What's needed is to throw out decades-old reliance on government database and watch-list screening in favor of a more technologically evolved process.
Ron Collins is CFO and COO at Exiger, a global regulatory and financial crime, risk and compliance firm.
One of the great, ironic twists of 21st-century democracy is that U.S. banks and other financial institutions now have far more sophisticated screening technology in place to vet their customers than the U.S. government has to screen immigrants moving into the country. It doesn’t need to be this way.
Thanks to the last decade of financial reforms and intense government scrutiny of fraud, money laundering and terror financing in the financial system, U.S. banking institutions have developed smart technology for identifying red flags in their relationships with partners, vendors and customers around the globe.
The push to comply with legal requirements like the Foreign Corrupt Practices Act and Know Your Customer requirements has driven a corresponding leap forward in new screening technology development. With today’s artificial intelligence tools, it is now relatively inexpensive and efficient to cross-reference disparate data sets to identify complex relationships and affiliations that could signal a bad risk.
Despite catalyzing this growth through an onslaught of regulation, however, the U.S. government has not used any of this technology to its own advantage when it comes to another major challenge: immigration screening.
Take, for example, the tragic mass shooting in San Bernardino, California, carried out by Tashfeen Malik, a Pakistani immigrant to the U.S., and her husband Syed Rizwan Farook, an American citizen.

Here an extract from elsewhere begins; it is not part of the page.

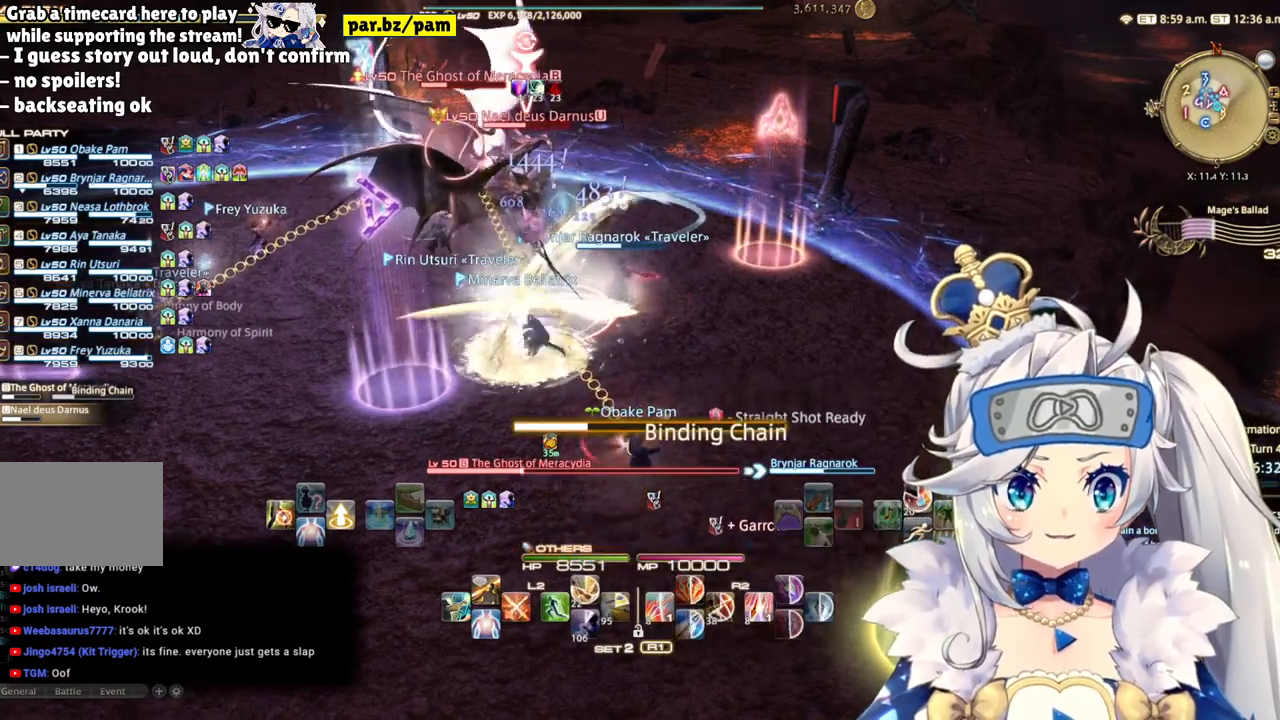
{"buttons": ["R2"], "left_stick": "center", "right_stick": "center", "events": [[17, "DPAD_LEFT", "up"], [33, "CROSS", "down"], [150, "CROSS", "up"], [167, "R2", "down"], [333, "TRIANGLE", "down"], [500, "TRIANGLE", "up"]]}
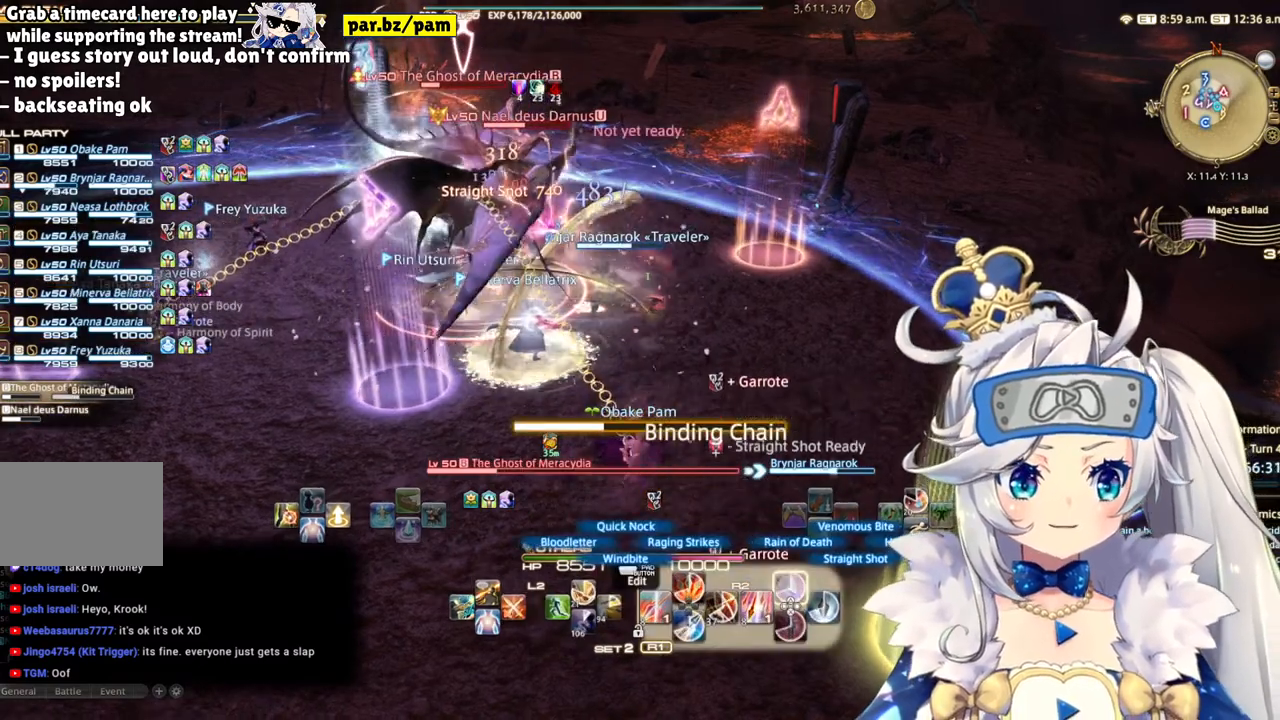
{"buttons": ["R2"], "left_stick": "center", "right_stick": "center", "events": []}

Malik passed three separate background checks by U.S. immigration officials when she moved into the country, but none of them uncovered the jihadist sentiments she had shared via private messages on social media and dating sites prior to immigrating to the U.S.
While the jihadist messages she sent via social media were not public, they were shared among a group of Malik’s friends, indicating close association with people and organizations that would logically warrant closer scrutiny of someone immigrating to the U.S.
The example has been recounted endlessly in stark terms by presidential candidates and security experts alike. Rightly so. If a seemingly obvious terror threat can enter the U.S. through the existing K-1 visa program for spouses, then something’s got to change. Some have gone so far as to suggest a ban on people from specific cultures and religions entering the U.S. Others have defended the existing visa program as doing the best it can with the resources it has.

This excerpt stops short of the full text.